(Stored dataset items)
________________________

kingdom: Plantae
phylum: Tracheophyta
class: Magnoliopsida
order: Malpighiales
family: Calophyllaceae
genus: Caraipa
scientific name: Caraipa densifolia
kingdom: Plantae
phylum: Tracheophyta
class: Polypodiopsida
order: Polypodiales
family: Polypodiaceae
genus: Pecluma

________________________

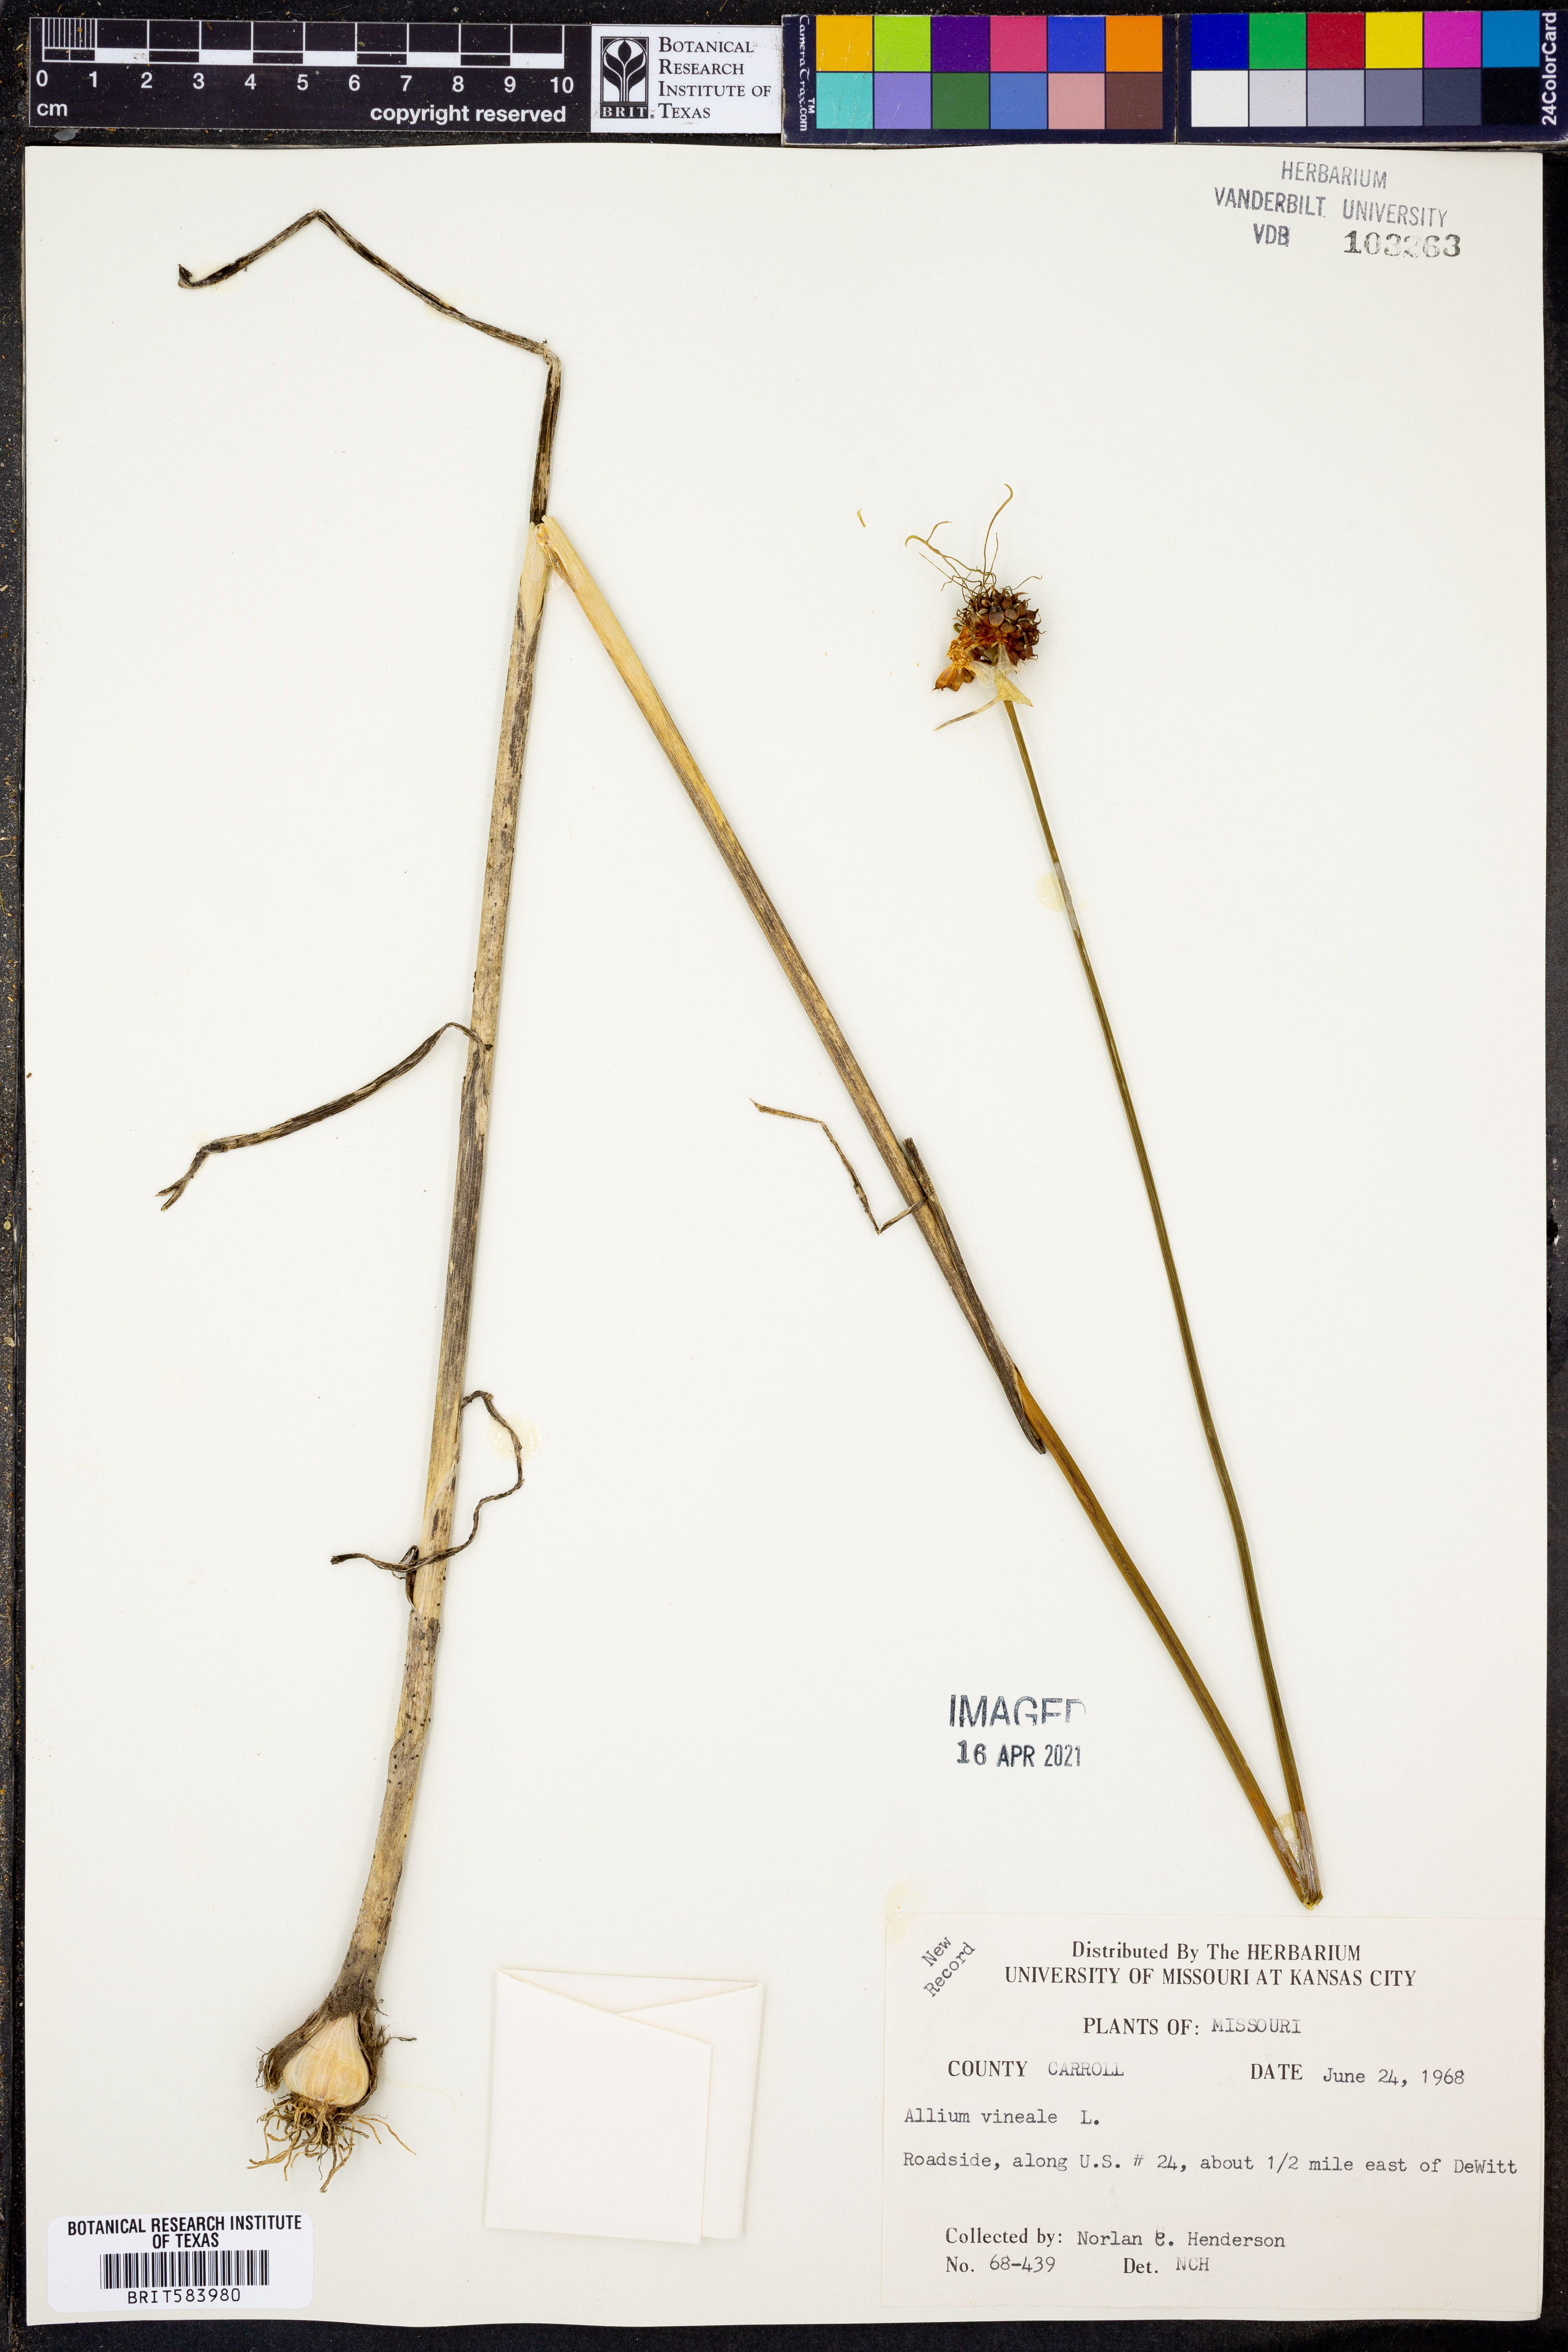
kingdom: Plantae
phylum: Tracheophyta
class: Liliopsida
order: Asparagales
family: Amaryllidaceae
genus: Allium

________________________

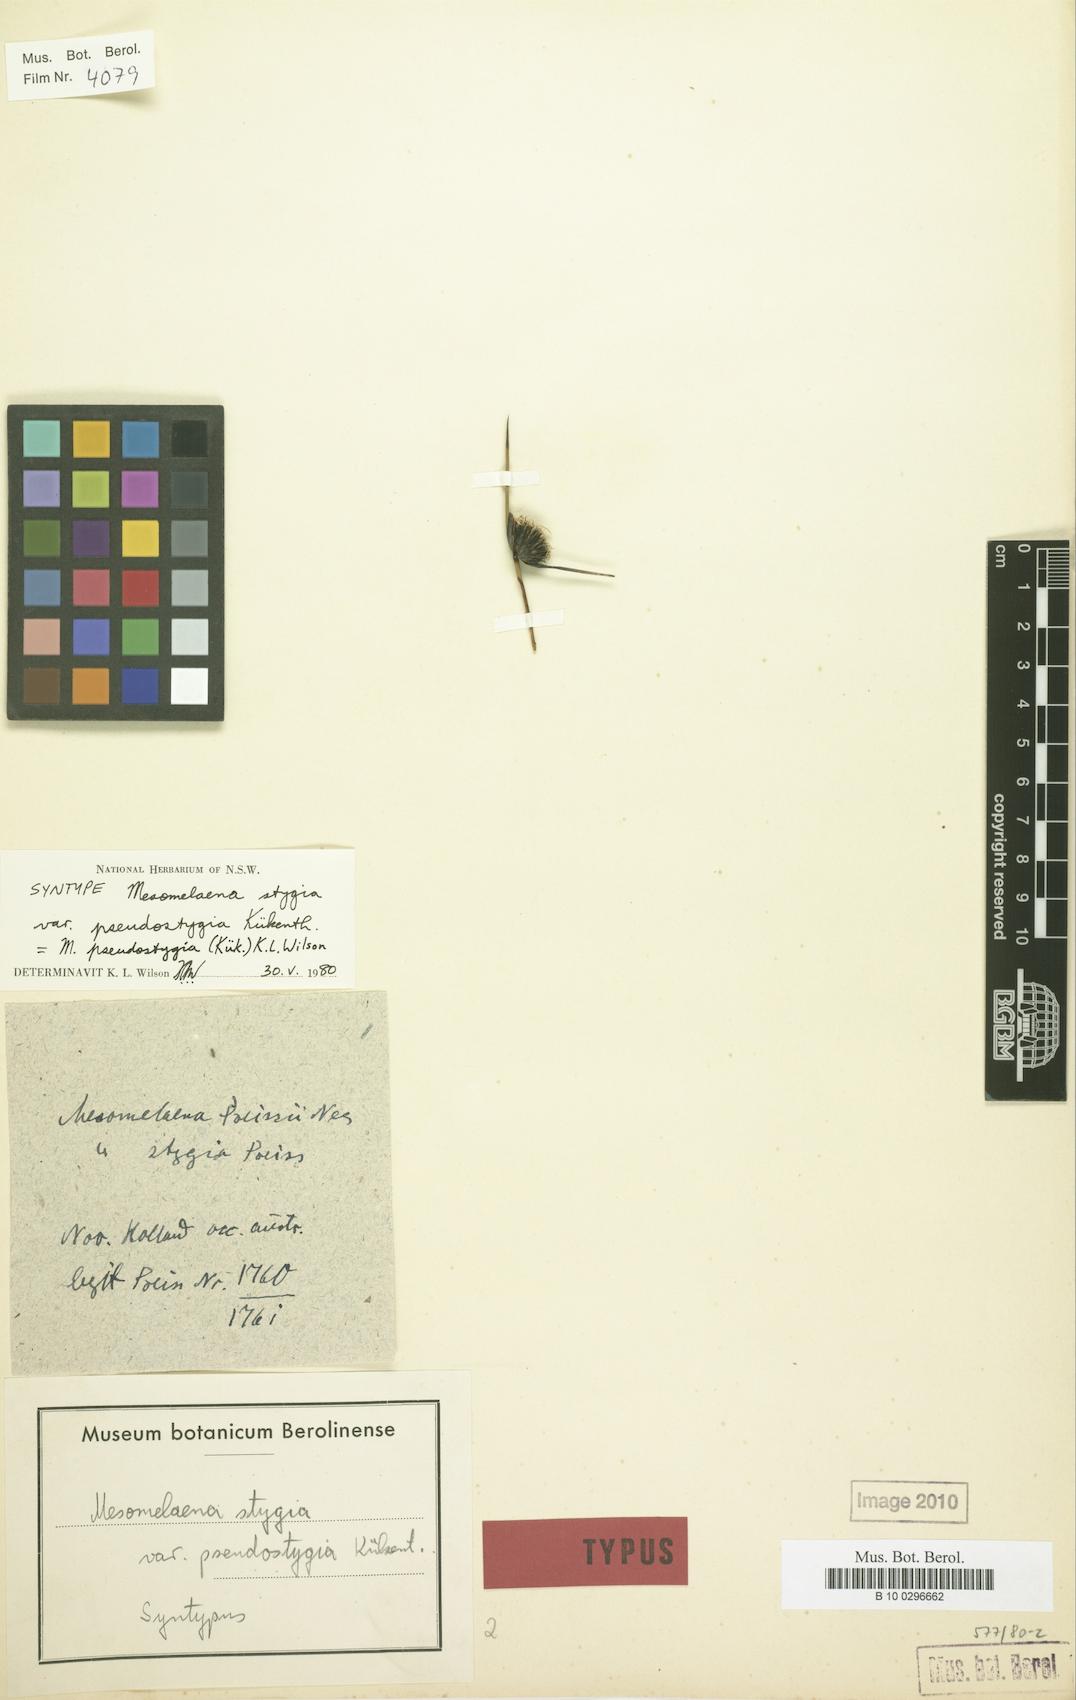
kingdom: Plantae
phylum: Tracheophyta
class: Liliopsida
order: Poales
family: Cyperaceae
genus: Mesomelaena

________________________

## THE PROBLEM
Copy out the lines from the entries above, starting with the line that has "scientific name: Caraipa densifolia" and going up to and including the line that has "family: Polypodiaceae".

## RESPONSE TO THIS EXERCISE
scientific name: Caraipa densifolia
kingdom: Plantae
phylum: Tracheophyta
class: Polypodiopsida
order: Polypodiales
family: Polypodiaceae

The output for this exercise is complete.